RECORDS SUPPLIED ->
* begin *

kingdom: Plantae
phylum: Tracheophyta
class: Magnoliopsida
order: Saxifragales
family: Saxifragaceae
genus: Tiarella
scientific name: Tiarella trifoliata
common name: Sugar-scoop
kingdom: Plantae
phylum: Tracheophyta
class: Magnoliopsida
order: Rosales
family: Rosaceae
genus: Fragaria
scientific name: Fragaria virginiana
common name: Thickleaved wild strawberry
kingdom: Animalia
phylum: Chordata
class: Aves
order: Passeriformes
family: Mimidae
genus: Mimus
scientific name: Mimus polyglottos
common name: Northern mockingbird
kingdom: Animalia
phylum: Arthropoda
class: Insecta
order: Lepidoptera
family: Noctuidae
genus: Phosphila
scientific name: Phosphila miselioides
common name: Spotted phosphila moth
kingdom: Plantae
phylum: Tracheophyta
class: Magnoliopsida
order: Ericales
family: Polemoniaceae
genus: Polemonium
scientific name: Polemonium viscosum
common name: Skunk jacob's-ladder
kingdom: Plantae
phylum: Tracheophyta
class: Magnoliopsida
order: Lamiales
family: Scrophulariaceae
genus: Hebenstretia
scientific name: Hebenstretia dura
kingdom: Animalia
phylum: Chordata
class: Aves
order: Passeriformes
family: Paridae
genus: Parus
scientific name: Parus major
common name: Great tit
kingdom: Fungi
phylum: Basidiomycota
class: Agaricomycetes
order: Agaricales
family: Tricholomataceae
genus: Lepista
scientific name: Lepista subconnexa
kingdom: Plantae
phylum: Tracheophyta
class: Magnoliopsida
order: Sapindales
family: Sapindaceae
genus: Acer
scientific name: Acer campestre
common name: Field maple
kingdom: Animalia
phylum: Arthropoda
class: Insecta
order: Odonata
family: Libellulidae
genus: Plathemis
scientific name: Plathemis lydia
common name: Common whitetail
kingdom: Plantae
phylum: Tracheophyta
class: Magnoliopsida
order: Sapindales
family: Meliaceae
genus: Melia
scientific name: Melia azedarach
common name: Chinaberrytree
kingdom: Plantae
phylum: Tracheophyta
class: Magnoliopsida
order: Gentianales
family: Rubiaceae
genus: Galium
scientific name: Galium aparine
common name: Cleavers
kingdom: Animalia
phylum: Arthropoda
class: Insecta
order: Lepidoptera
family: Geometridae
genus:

* end *

AIM OF THE TASK ->
Could you reproduce every line of the entries above, word for word?

COMPLETED EXERCISE ->
kingdom: Plantae
phylum: Tracheophyta
class: Magnoliopsida
order: Saxifragales
family: Saxifragaceae
genus: Tiarella
scientific name: Tiarella trifoliata
common name: Sugar-scoop
kingdom: Plantae
phylum: Tracheophyta
class: Magnoliopsida
order: Rosales
family: Rosaceae
genus: Fragaria
scientific name: Fragaria virginiana
common name: Thickleaved wild strawberry
kingdom: Animalia
phylum: Chordata
class: Aves
order: Passeriformes
family: Mimidae
genus: Mimus
scientific name: Mimus polyglottos
common name: Northern mockingbird
kingdom: Animalia
phylum: Arthropoda
class: Insecta
order: Lepidoptera
family: Noctuidae
genus: Phosphila
scientific name: Phosphila miselioides
common name: Spotted phosphila moth
kingdom: Plantae
phylum: Tracheophyta
class: Magnoliopsida
order: Ericales
family: Polemoniaceae
genus: Polemonium
scientific name: Polemonium viscosum
common name: Skunk jacob's-ladder
kingdom: Plantae
phylum: Tracheophyta
class: Magnoliopsida
order: Lamiales
family: Scrophulariaceae
genus: Hebenstretia
scientific name: Hebenstretia dura
kingdom: Animalia
phylum: Chordata
class: Aves
order: Passeriformes
family: Paridae
genus: Parus
scientific name: Parus major
common name: Great tit
kingdom: Fungi
phylum: Basidiomycota
class: Agaricomycetes
order: Agaricales
family: Tricholomataceae
genus: Lepista
scientific name: Lepista subconnexa
kingdom: Plantae
phylum: Tracheophyta
class: Magnoliopsida
order: Sapindales
family: Sapindaceae
genus: Acer
scientific name: Acer campestre
common name: Field maple
kingdom: Animalia
phylum: Arthropoda
class: Insecta
order: Odonata
family: Libellulidae
genus: Plathemis
scientific name: Plathemis lydia
common name: Common whitetail
kingdom: Plantae
phylum: Tracheophyta
class: Magnoliopsida
order: Sapindales
family: Meliaceae
genus: Melia
scientific name: Melia azedarach
common name: Chinaberrytree
kingdom: Plantae
phylum: Tracheophyta
class: Magnoliopsida
order: Gentianales
family: Rubiaceae
genus: Galium
scientific name: Galium aparine
common name: Cleavers
kingdom: Animalia
phylum: Arthropoda
class: Insecta
order: Lepidoptera
family: Geometridae
genus:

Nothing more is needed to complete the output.